Entries linking to air-hole
c. 1300, "invisible gases that surround the earth," from Old French air "atmosphere, breeze, weather" (12c.), from Latin aer "air, lower atmosphere, sky," from Greek aēr (genitive aeros) "mist, haze, clouds," later "atmosphere" (perhaps related to aenai "to blow, breathe"), which is of unknown origin. It is possibly from a PIE *awer- and thus related to aeirein "to raise" and arteria "windpipe, artery" (see aorta) on notion of "lifting, suspended, that which rises," but this has phonetic difficulties.
In Homer mostly "thick air, mist;" later "air" as one of the four elements. Words for "air" in Indo-European languages tend to be associated with wind, brightness, sky. In English, air replaced native lyft, luft (see loft (n.)). In old chemistry, air (with a qualifying adjective) was used of any gas.
To be in the air "in general awareness" is from 1875; up in the air "uncertain, doubtful" is from 1752. To build castles in the air "entertain visionary schemes that have no practical foundation" is from 1590s (in 17c. English had airmonger "one preoccupied with visionary projects"). Broadcasting sense (as in on the air, airplay) first recorded 1927. To give (someone) the air "dismiss" is from 1900. Air pollution is attested by 1870. Air guitar is by 1983. Air traffic controller is from 1956.

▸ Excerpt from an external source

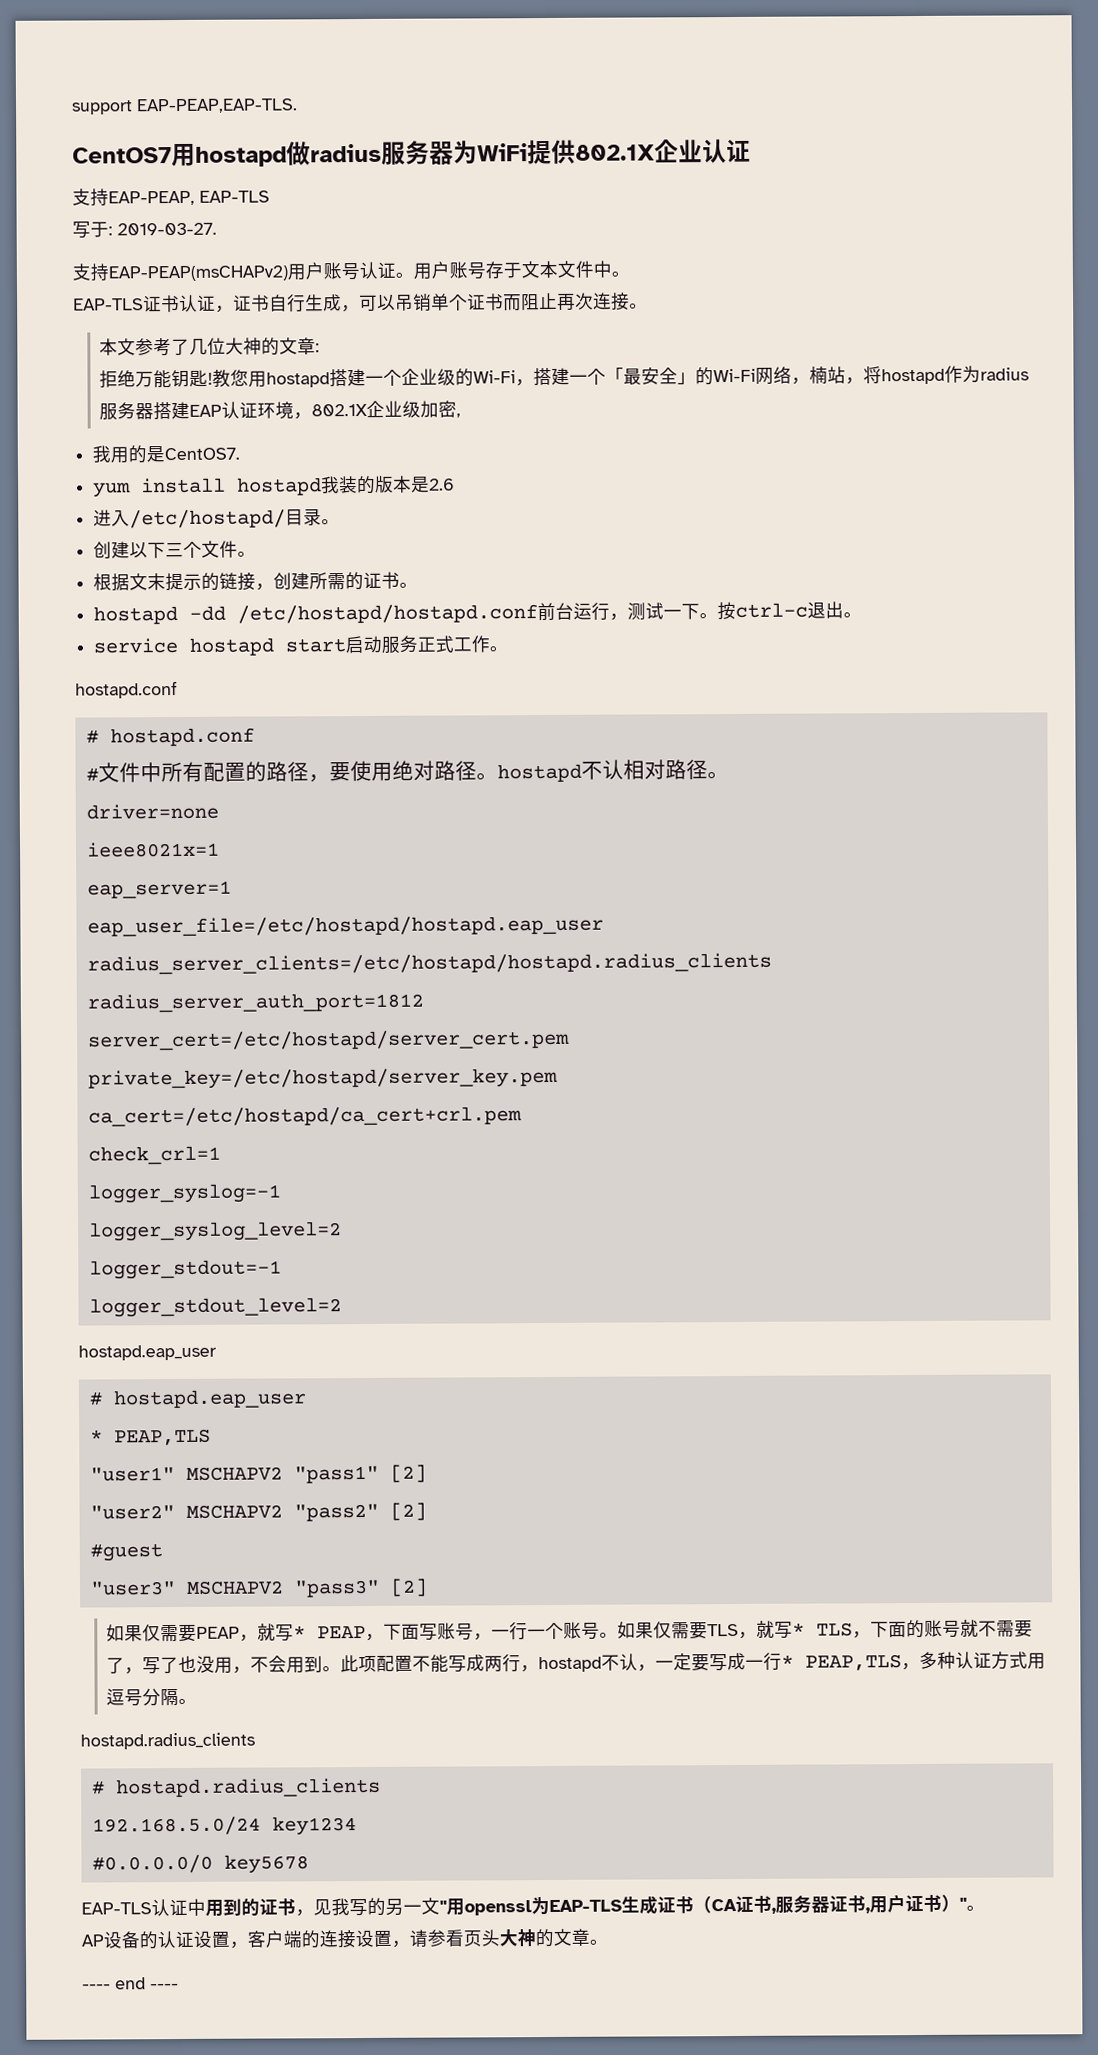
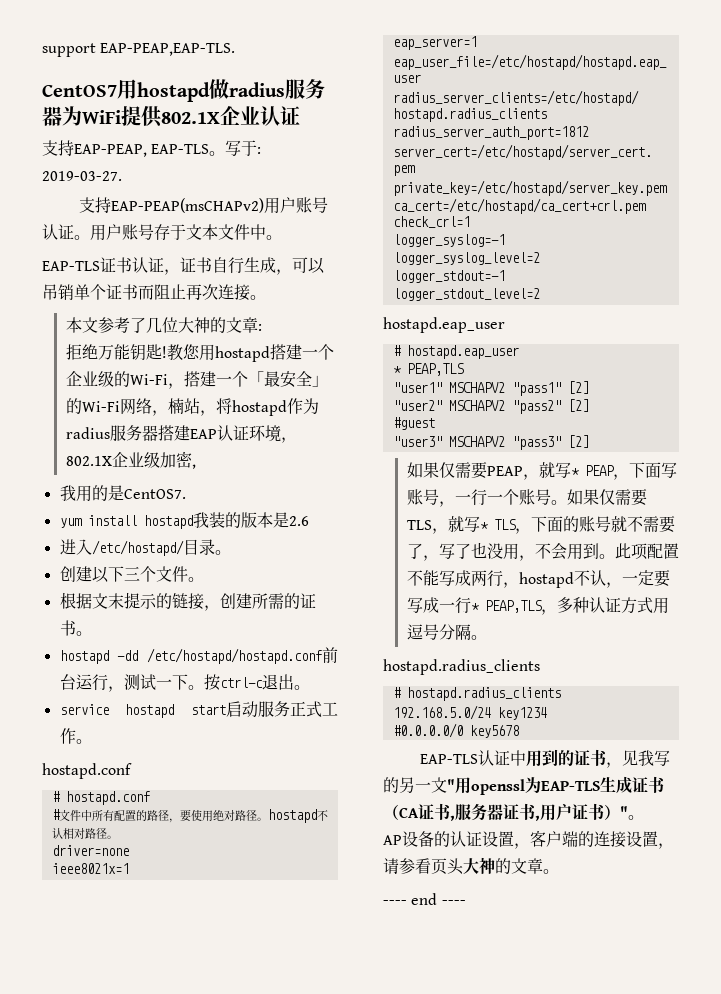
(270, 196) // -> [209,151,226,156] 。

Old English hol (adj.) "hollow, concave;" as a noun, "hollow place; cave; orifice; perforation," from Proto-Germanic *hulan (source also of Old Saxon, Old Frisian, Old High German hol, Middle Dutch hool, Old Norse holr, German hohl "hollow," Gothic us-hulon "to hollow out"), from PIE root *kel- (1) "to cover, conceal, save." As an adjective, it has been displaced by hollow, which in Old English was only a noun, meaning "excavated habitation of certain wild animals."
As a contemptuous word for "small dingy lodging or abode" it is attested from 1610s. Meaning "a fix, scrape, mess" is from 1760. Obscene slang use for "vulva" is implied from mid-14c. Golfing hole-in-one is from 1914; as a verbal phrase from 1913. To need (something) like a hole in the head, applied to something useless or detrimental, first recorded 1944 in entertainment publications, probably a translation of a Yiddish expression such as ich darf es vi a loch in kop.